How Facial Recognition Works

Pain is manifested in a change of physical, emotional and behavioural traits. Facial expressions are the most specific encodable form of pain behaviour in humans, as well as being accessible and highly plastic and dynamic.1

The facial expression of pain has emerged as an important pain indicator in people with dementia who have difficulties in verbalising their pain.2


People with dementia lose the ability to suppress their learnt pain behaviours, and express their pain through facial expressions more frequently and intensely. The PainChek app has been validated in clinical trials to understand pain intensity of this population.

PainChek® App Features

Automated facial recognition analysis:

•Three second video of patient face recognises 9 micro-facial expressions that indicate the presence of pain

Digital questionnaire checklist:

•guide the carer in other pain assessment factors e.g. movement, vocalization leading questions with Yes/No decisions


Automated pain assessment score:

•based on 42 test points


Documented electronically via cloud backend:

•pain trend line and monitoring of treatment
•capability to integrate into electronic medical records

How does PainChek® Work?

PainChek is a secure smartphone or tablet based medical device that uses artificial intelligence and your input, to assess a person’s level of pain. PainChek provides a pain score in real time, which will help you gauge whether treatment is required. This information is then securely stored in the cloud and if you chose to, can be shared with your GP or healthcare professional.

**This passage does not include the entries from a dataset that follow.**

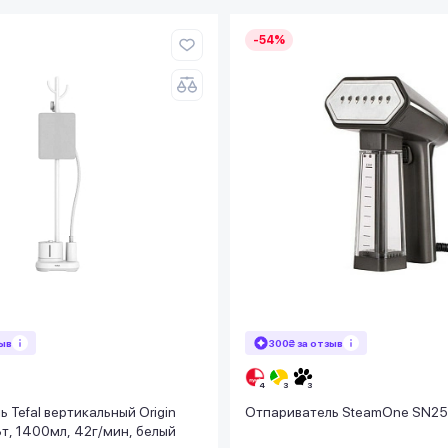
-54%
зыв
300₴ за отзыв
 Tefal вертикальный Origin
Отпариватель SteamOne SN2
т, 1400мл, 42г/мин, белый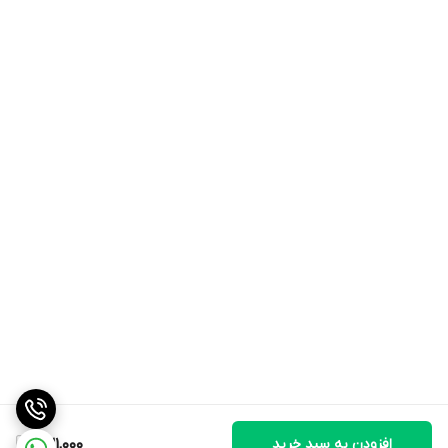
افزودن به سبد خرید
231,000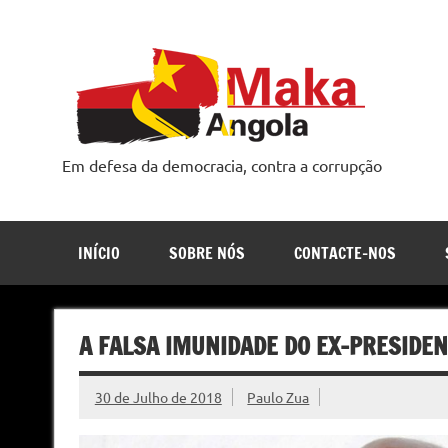
Skip
to
content
Em defesa da democracia, contra a corrupção
INÍCIO
SOBRE NÓS
CONTACTE-NOS
A FALSA IMUNIDADE DO EX-PRESIDEN
30 de Julho de 2018
Paulo Zua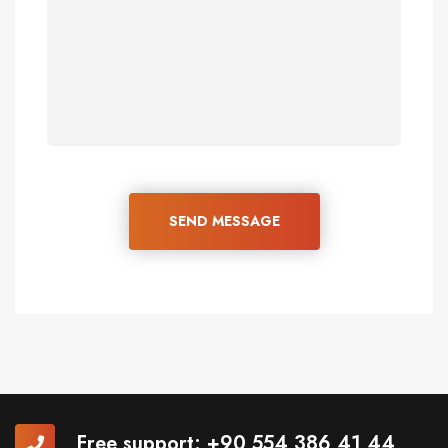
SEND MESSAGE
Free support:
+90 554 386 41 44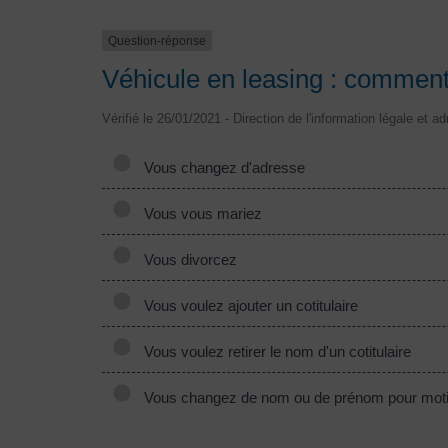
Question-réponse
Véhicule en leasing : comment
Vérifié le 26/01/2021 - Direction de l'information légale et a
Vous changez d'adresse
Vous vous mariez
Vous divorcez
Vous voulez ajouter un cotitulaire
Vous voulez retirer le nom d'un cotitulaire
Vous changez de nom ou de prénom pour motif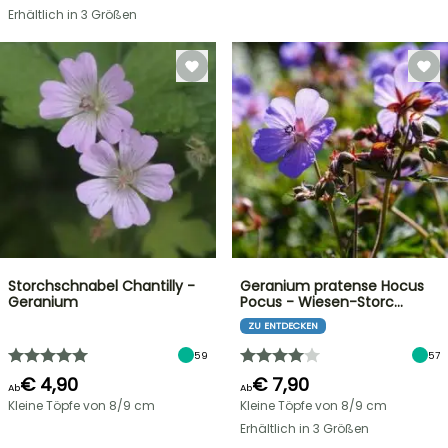
Erhältlich in 3 Größen
Storchschnabel Chantilly -
Geranium pratense Hocus
Geranium
Pocus - Wiesen-Storc…
ZU ENTDECKEN
59
57
€ 4,90
€ 7,90
Ab
Ab
Kleine Töpfe von 8/9 cm
Kleine Töpfe von 8/9 cm
Erhältlich in 3 Größen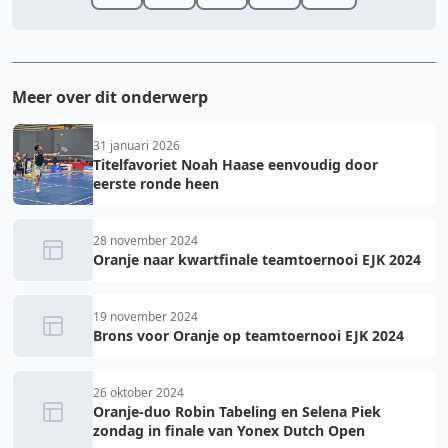
Meer over dit onderwerp
31 januari 2026
Titelfavoriet Noah Haase eenvoudig door
eerste ronde heen
28 november 2024
Oranje naar kwartfinale teamtoernooi EJK 2024
19 november 2024
Brons voor Oranje op teamtoernooi EJK 2024
26 oktober 2024
Oranje-duo Robin Tabeling en Selena Piek
zondag in finale van Yonex Dutch Open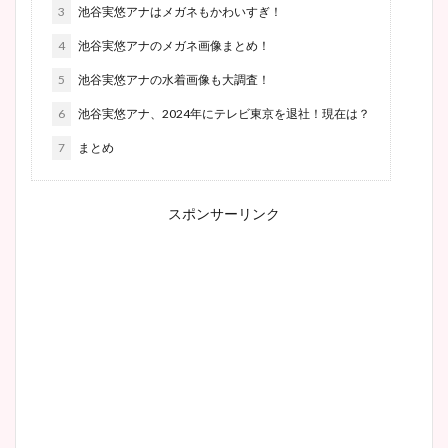
3
池谷実悠アナはメガネもかわいすぎ！
4
池谷実悠アナのメガネ画像まとめ！
5
池谷実悠アナの水着画像も大調査！
6
池谷実悠アナ、2024年にテレビ東京を退社！現在は？
7
まとめ
スポンサーリンク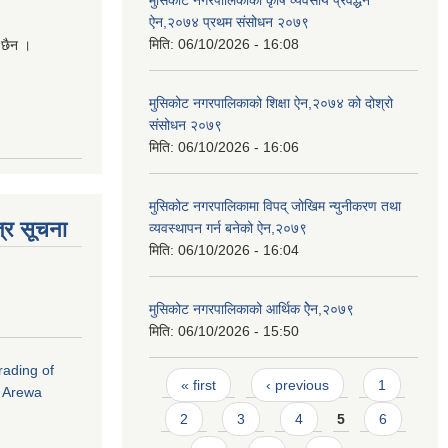
ऐन,२०७४ प्रथम संसोधन २०७९
मिति:
06/10/2026 - 16:08
 छैन ।
मुसिकोट नगरपालिकाको शिक्षा ऐन,२०७४ को दोश्रो
संसोधन २०७९
मिति:
06/10/2026 - 16:06
मुसिकोट नगरपालिकामा विपद् जोखिम न्युनीकरण तथा
्र सूचना
व्यवस्थापन गर्न बनेको ऐन,२०७९
मिति:
06/10/2026 - 16:04
मुसिकोट नगरपालिकाको आर्थिक ऐेन,२०७९
मिति:
06/10/2026 - 15:50
rading of
Pages
« first
‹ previous
1
i Arewa
2
3
4
5
6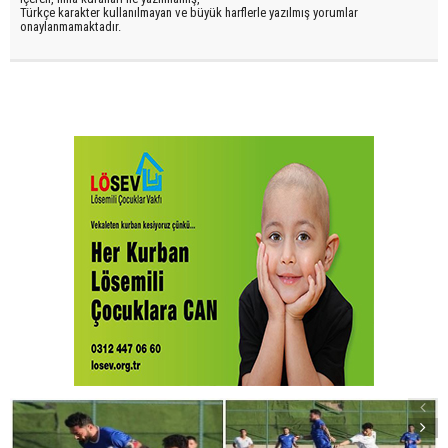
Türkçe karakter kullanılmayan ve büyük harflerle yazılmış yorumlar
onaylanmamaktadır.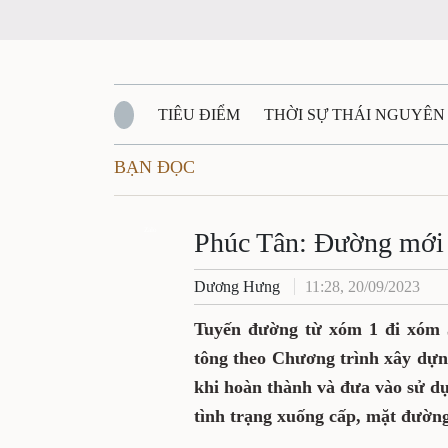
TIÊU ĐIỂM
THỜI SỰ THÁI NGUYÊN
BẠN ĐỌC
QUỐC PHÒNG - AN NINH
BẠN ĐỌC
Đ
QUÊ HƯƠNG - ĐẤT NƯỚC
Zalo
QUỐC TẾ
Phúc Tân: Đường mới
Dương Hưng
11:28, 20/09/2023
VĂN BẢN, CHÍNH SÁCH MỚI
VĂN NGH
Tuyến đường từ xóm 1 đi xóm 5
tông theo Chương trình xây dựn
khi hoàn thành và đưa vào sử d
tình trạng xuống cấp, mặt đườn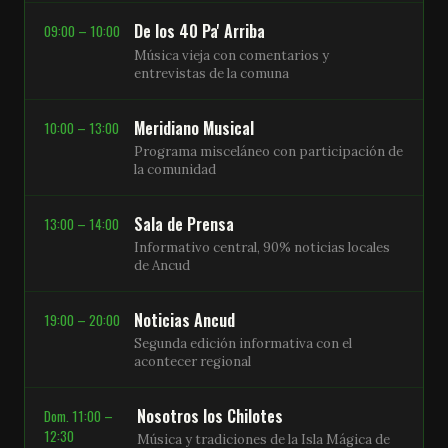
De los 40 Pa' Arriba
09:00 – 10:00
Música vieja con comentarios y
entrevistas de la comuna
Meridiano Musical
10:00 – 13:00
Programa misceláneo con participación de
la comunidad
Sala de Prensa
13:00 – 14:00
Informativo central, 90% noticias locales
de Ancud
Noticias Ancud
19:00 – 20:00
Segunda edición informativa con el
acontecer regional
Nosotros los Chilotes
Dom. 11:00 –
12:30
Música y tradiciones de la Isla Mágica de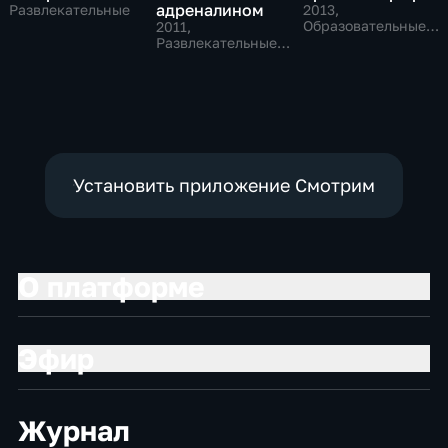
адреналином
Развлекательные
2013
,
Образовательные,
2011
,
Развлекательные
Развлекательные,
Спорт
Установить приложение Смотрим
О платформе
Эфир
Журнал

PainChek allows you, the carer to identify and measure a person’s level of pain and supports you to assess and manage a person’s pain experience. PainChek calculates a pain score and intensity (ie No Pain, Mild, Moderate or Severe). This then allows you, the carer to intervene if pain is present and manage pain accordingly.

It is important to note that PainChek will not give you advise on what to do if pain is detected. In these instances you should always seek medical advice from your healthcare professional.

It is also important to assess and reassess the person’s pain after every time you have tried to manage their pain, to ensure the process of pain management is working. In any circumstances when you are unsure or have concerns about the well-being of the person you are caring for, please contact your healthcare professional.

Automated reporting features enable you to see times and patterns of a person’s pain.

The Technology Behind PainChek®

PainChek uses Artificial Intelligence (AI) based computer vision algorithms called “convolutional and deep neural networks” to detect the facial expression features and characteristics most consistent with acute and chronic pain. The networks were trained through a mathematical process of machine learning.  Images of people in pain were analysed  by experts and the pain markers identified and coded. The coded data was then used to train the PainChek algorithm to automatically identify facial pain indicators in the most accurate way.

The pain detection algorithm is integrated into the PainChek app and uses a smartphone or tablet device’s camera to briefly observe a person’s face. This video observation is analysed in real time using facial detection software. All of this occurs locally on the device and no images are captured, stored or transmitted. The facial analysis is then combined with other indicators of pain, such as vocalisations, behaviours  and movements to calculate a pain intensity score.


With continuous development and improved hardware capabilities, PainChek’s AI will become the world’s leading expert in pain facial expression analysis and pain behavioural patterns.

•1 A. Williams. Facial expression of pain: An evolutionary account. Behavioural and Brain Sciences(2002) 25, 439–488.
•2.M Kunz et al (2008). The facial expression of pain in patients with dementia. Pain. 133. 221-8. 10.1016/j.pain.2007.09.007.